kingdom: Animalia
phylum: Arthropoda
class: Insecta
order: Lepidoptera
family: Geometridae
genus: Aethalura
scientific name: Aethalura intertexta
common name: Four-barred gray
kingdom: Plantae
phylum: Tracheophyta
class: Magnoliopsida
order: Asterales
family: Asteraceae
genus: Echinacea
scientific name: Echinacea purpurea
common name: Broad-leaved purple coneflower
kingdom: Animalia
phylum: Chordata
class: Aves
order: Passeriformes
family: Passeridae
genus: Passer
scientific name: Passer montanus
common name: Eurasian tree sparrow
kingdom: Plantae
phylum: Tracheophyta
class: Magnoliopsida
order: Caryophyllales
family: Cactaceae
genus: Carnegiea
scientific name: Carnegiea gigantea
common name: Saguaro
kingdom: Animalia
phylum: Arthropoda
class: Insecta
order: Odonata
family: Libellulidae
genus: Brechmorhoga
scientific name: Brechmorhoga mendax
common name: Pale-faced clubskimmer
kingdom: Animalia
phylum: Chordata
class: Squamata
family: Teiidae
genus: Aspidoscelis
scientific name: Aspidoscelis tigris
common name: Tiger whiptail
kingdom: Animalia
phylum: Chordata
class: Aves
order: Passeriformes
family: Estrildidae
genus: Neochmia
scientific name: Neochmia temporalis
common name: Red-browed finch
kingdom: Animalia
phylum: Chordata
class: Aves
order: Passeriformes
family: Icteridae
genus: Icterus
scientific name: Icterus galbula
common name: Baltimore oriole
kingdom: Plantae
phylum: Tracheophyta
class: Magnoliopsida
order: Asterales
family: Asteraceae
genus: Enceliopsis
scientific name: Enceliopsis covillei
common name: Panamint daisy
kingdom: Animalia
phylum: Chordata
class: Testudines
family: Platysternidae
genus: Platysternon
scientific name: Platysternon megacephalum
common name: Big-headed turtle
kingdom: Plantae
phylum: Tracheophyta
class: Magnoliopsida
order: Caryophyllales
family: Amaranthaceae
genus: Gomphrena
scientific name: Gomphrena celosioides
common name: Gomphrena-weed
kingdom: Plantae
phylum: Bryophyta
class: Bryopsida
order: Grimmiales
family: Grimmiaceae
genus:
========================================
PROBLEM DESCRIPTION: Could you convert the listing, from its first line through the line containing "genus: Echinacea", into a JSON list of strings with one string per line and any blank lines left out?

FINISHED EXERCISE:
[
  "kingdom: Animalia",
  "phylum: Arthropoda",
  "class: Insecta",
  "order: Lepidoptera",
  "family: Geometridae",
  "genus: Aethalura",
  "scientific name: Aethalura intertexta",
  "common name: Four-barred gray",
  "kingdom: Plantae",
  "phylum: Tracheophyta",
  "class: Magnoliopsida",
  "order: Asterales",
  "family: Asteraceae",
  "genus: Echinacea"
]